**PROVIDED MATERIAL:**
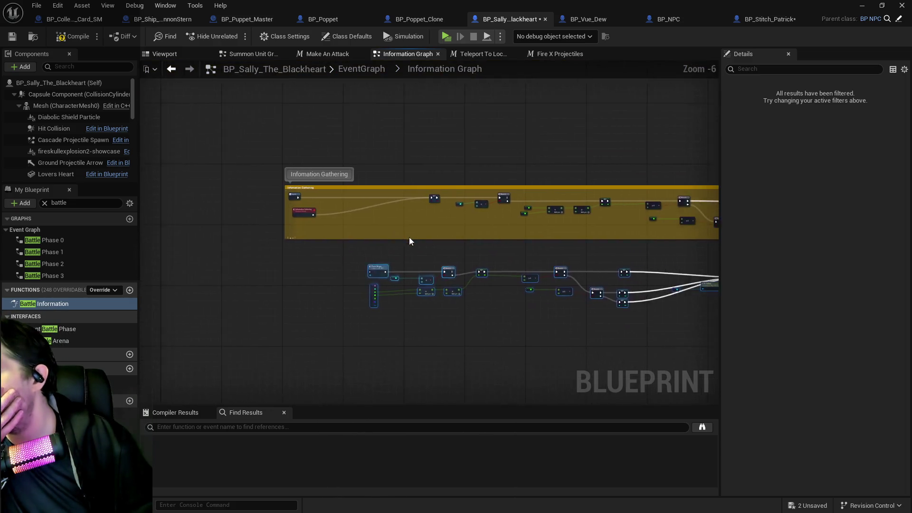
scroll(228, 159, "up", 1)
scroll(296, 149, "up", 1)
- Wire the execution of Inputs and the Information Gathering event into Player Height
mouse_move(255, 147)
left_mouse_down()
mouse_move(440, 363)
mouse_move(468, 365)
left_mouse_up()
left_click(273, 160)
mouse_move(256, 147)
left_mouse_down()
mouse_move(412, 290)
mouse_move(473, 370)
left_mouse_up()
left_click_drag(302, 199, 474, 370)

**PROBLEM DESCRIPTION:** Find the word "scroll" in the data and copy out each line where it turns up.

**REPLY:**
scroll(228, 159, "up", 1)
scroll(296, 149, "up", 1)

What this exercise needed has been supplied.